Re: [Patch] NFC: trf7970a:

[Geoff Lansberry <geoff@kuvee.com>]

On Wed, Dec 14, 2016 at 12:10 PM, Mark Greer <mgreer@animalcreek.com> wrote:
> On Wed, Dec 14, 2016 at 11:17:33AM -0500, Geoff Lansberry wrote:
>> On Wed, Dec 14, 2016 at 10:57 AM, Mark Greer <mgreer@animalcreek.com> wrote:
>> >
>> > On Tue, Dec 13, 2016 at 08:50:04PM -0500, Geoff Lansberry wrote:
>> > > Hi Mark -  Thanks for getting back to me.   It's funny that you ask,
>> > > because we are currently chasing a segfault that is happening in neard, but
>> > > may end up back in the trf7970a driver.   Have you ever heard on anyone
>> > > having segfault problems related to the trf7970a hardware drivers?
>> >
>> > No.  Mind sharing more info on that segfault?
>> >
>> > > I'll get you an update later tonight or tomorrow.
>> >
>> > Okay, thanks.
>> >
>> > Mark
>> > --
>>
>> Mark - The segfault issue is only happening on writing, The work on
>> the segfault is being done by a consultant, but here is his statement
>> on how to recreate it on our build:
>>
>> I am able to reliably force neard to segfault by flooding it with
>> write requests. I have attached a python script called flood.py that
>> can be used to do this. The script uses utilities that ship with
>> neard.
>>
>> The segfault does not appear deterministic. It usually happens within
>> 1000 writes, but the time can varying greatly. The logs output from
>> neard are inconsistent between crashes, which suggests this may be a
>> timing or race condition related issue.
>>
>> I have been running neard manually to obtain the log information and a
>> core file for debugging (attached).

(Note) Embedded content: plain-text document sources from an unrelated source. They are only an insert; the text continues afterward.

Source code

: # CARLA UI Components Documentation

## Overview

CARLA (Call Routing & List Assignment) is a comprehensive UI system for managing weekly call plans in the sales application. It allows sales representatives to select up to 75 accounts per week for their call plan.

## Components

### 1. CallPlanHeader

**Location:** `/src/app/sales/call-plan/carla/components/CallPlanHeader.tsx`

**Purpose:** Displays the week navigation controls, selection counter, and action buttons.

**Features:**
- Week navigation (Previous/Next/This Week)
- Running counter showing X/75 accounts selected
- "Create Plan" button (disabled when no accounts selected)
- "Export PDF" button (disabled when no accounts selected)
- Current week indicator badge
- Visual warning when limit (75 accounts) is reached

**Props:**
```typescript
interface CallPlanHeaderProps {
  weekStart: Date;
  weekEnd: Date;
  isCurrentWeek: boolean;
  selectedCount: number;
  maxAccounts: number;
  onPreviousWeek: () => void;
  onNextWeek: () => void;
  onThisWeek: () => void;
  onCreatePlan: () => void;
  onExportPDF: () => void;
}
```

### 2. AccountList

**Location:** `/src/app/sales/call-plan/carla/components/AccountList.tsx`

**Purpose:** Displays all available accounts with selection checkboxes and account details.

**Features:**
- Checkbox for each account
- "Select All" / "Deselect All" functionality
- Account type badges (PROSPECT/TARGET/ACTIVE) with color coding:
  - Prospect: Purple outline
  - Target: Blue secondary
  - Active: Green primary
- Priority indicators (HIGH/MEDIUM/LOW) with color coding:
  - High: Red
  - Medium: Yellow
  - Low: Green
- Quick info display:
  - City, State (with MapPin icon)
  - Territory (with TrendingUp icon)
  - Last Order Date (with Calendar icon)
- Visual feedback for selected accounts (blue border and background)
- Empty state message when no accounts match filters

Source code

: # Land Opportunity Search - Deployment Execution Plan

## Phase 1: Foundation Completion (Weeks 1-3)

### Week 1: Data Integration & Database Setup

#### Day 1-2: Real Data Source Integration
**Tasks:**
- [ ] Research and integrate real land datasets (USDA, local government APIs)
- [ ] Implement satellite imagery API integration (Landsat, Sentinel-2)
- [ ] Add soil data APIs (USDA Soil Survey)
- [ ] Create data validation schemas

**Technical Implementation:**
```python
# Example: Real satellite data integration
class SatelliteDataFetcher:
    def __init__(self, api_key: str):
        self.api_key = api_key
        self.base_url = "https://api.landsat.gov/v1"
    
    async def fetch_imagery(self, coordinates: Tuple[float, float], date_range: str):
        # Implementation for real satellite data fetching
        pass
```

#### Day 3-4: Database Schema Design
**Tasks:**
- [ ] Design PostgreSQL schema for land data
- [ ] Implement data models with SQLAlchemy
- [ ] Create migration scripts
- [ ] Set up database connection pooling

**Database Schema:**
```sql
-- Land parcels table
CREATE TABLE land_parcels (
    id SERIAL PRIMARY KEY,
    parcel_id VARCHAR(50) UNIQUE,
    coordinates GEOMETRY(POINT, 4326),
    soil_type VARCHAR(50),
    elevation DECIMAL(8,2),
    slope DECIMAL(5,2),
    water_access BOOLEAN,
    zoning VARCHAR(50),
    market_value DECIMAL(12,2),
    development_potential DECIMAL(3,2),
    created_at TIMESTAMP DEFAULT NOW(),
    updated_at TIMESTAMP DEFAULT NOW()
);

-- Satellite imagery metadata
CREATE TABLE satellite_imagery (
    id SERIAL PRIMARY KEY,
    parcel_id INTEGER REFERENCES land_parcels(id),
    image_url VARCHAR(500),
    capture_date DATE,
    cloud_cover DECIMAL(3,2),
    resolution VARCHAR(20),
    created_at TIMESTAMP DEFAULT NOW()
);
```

I run neard as,
>>
>>   $ /usr/lib/neard/nfc/neard -d -n
>>
>> In a separate terminal I run,
>>
>>   $ python flood.py
>>
>> And the resulting core file provides the following backtrace,
>>
>> (gdb) bt
>> #0  0xb6caed64 in ?? ()
>> #1  0x0001ed7c in data_recv (resp=0x5bd90 "", length=17, data=0x58348)
>> at plugins/nfctype2.c:156
>> #2  0x00024ecc in execute_recv_cb (user_data=0x5bd88) at src/adapter.c:979
>> #3  0xb6e70d60 in ?? ()
>> Backtrace stopped: previous frame identical to this frame (corrupt stack?)
>> (gdb)
>>
>> The line at nfctype2.c:156 contains a memcpy operation.
>
> Thanks Geoff.
>
> What are the values of the arguments to memcpy()?
>
> I will look at it later today/tomorrow but if you have another NFC device
> to test with, it would help isolate whether it is neard or the trf7970a
> driver.  The driver shouldn't be able to make neard crash like this but
> who knows.
>
> You could also try testing older versions of neard to see if they also
> fail and if not, start bisecting from there.  Maybe test a different
> tag type too.
>
> Mark
> --
Mark - We can't seem to get gdb to run on our board, so we can't see
the exact arguments.  Here is what our consultant has to say about
your question:


The backtrace seems to indicate that the error is occurring in neard,
not the driver.

Since the driver is built as a module, your kernel won't crash if
there is a problem in it, but you should be told that the error is
originating in the module.

It is also possible that the NFC driver does have a non-fatal problem
in it (such as returning unexpected data) that is propagating to neard
and causing the error there.


Of course, it is also worth noting:

Backtrace stopped: previous frame identical to this frame (corrupt stack?)

and the same address appearing twice -- what I would assume to be your
memcpy address, since that is the last call made on a given source
line. If the stack is corrupt, then the error could very well
originate in the driver and not neard.